Family

2.1K 50 15
                                    

January 26, 2013

I wish I can find a reason why I've been experiencing this kind of pain and loneliness. I wish I can. But there's none. I don't think I deserved any of the humiliation and bullying. It was all because of her. I hate her. I never thought I can hate someone as strong as this. But I do. I hate her so much.

February 3, 2013

I thought she's being genuine when she offered me her handkerchief. I was crying hard in the cafeteria when she did. I was so dumb not to check it. When I was about to use it on my face, some of her friends chuckled from their table. I didn't mind them, I focus on those beautiful brown orbs that's been staring at me. I got lost. So I used the piece of cloth in my hand. How can someone be so cruel? It's late when I realized what they did. They decided to put some mayonnaise and coleslaw at the inner fold of the handkerchief. I'm stupid. I'm so stupid.
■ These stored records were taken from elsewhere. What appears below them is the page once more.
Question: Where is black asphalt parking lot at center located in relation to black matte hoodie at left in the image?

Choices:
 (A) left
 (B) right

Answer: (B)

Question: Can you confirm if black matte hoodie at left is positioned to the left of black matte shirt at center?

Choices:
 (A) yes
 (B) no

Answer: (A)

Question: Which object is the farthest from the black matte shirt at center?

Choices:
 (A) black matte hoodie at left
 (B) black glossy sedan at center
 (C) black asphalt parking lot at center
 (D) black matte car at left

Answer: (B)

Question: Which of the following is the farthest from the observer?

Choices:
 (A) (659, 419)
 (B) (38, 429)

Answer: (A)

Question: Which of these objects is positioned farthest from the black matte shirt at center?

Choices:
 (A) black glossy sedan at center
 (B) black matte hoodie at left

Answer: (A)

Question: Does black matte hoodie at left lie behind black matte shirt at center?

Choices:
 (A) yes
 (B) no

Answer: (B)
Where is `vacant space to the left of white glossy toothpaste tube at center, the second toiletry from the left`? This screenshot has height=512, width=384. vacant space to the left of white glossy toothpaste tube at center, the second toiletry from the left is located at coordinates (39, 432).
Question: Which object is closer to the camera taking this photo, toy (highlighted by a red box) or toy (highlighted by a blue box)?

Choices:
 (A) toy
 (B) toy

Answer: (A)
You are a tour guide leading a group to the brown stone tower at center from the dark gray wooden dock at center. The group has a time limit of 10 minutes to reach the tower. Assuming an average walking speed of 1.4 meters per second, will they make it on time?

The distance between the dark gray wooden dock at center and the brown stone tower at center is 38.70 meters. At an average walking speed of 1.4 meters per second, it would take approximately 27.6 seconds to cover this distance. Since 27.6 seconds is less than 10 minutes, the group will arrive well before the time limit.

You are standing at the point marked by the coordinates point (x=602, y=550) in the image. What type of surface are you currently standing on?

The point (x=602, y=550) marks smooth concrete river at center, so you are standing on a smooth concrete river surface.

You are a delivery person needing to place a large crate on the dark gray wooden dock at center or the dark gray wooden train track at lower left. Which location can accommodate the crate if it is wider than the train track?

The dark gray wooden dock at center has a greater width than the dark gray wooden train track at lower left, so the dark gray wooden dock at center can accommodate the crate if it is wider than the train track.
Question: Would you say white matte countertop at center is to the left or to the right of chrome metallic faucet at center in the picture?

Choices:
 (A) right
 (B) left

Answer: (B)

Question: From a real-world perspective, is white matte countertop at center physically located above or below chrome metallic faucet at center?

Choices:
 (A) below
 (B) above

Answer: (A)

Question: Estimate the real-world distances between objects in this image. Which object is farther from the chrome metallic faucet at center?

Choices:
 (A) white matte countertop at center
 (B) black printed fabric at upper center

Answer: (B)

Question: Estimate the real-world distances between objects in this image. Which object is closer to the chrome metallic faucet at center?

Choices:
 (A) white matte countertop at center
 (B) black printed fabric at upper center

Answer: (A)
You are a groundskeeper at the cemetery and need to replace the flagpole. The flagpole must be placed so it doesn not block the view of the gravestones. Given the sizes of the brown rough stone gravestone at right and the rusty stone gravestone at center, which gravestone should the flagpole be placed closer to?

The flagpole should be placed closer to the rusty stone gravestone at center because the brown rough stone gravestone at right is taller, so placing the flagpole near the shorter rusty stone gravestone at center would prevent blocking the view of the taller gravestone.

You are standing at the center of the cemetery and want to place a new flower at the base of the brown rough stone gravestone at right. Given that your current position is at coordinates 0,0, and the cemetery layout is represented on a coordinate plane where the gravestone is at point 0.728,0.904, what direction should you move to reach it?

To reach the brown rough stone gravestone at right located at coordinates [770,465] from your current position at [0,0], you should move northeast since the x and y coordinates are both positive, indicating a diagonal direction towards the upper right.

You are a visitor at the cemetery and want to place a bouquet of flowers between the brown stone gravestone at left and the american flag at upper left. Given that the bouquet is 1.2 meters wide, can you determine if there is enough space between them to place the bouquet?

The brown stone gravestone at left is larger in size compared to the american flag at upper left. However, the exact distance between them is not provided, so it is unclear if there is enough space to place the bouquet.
They're right. I'm stupid and a loser.

February 5, 2013

I wanted to change school. I really wanted to. But our life is here. Chris and Taylor loves this place. They don't have any problems with their school. I can't be selfish. 4 years. Just 4 years. You can do this Lauren.

February 13, 2013

The bullying is not as frequent at it was. Papa J finally heard my prayers and this is not the best part of this entry. Someone asked me out on a date. It was James Gavin. He's a basketball player on our school. He's really cute and a gentle man. I said yes, I just don't see a reason why not. Wish me luck for my first ever date!

February 14, 2013

He didn't come.

February 18, 2013

It's her again. She asked how my date went last February 14 and she laughed so hard. I wanted to cry. But I didn't. Not in front of her friends. Not in front of James. I hate her.

February 22, 2013

I met 2 amazing girls at the mall. They were Dinah and Ally. They tried making friends but I don't think I can trust them that easily. Especially after all that has happened. What if they're just KC's friends? KC. This is the first time I mentioned her name on this journal. Ugh. I hate her.

March 1, 2013

I'm tired. I wanted to quit. I'm sorry.

March 29, 2013

I cut myself. I've been cutting myself. It's wrong. But it has been my escape. I'm sorry. Other than this loneliness, wanted to feel something. Mom, Dad, Taylor and Chris I know they're concern. I can't put them this kind of pain. I should stop.

"Laur.. Baby.. Diner's ready." Lauren's journal reading got interrupted by her mom's voice.

"Yes mom, just a sec.." Lauren has been writing her journal since the bullying started. This gives her space to vent out all her feelings. She finds it therapeutic to write all her thoughts instead of drowning herself into depression. She already experienced it and she hope not to experience it again. Lauren decided to join her family over diner.

-----

"Baby! What happened yo your arms?"
"Honey, who did that?" Lauren's parents uttered almost at the same time.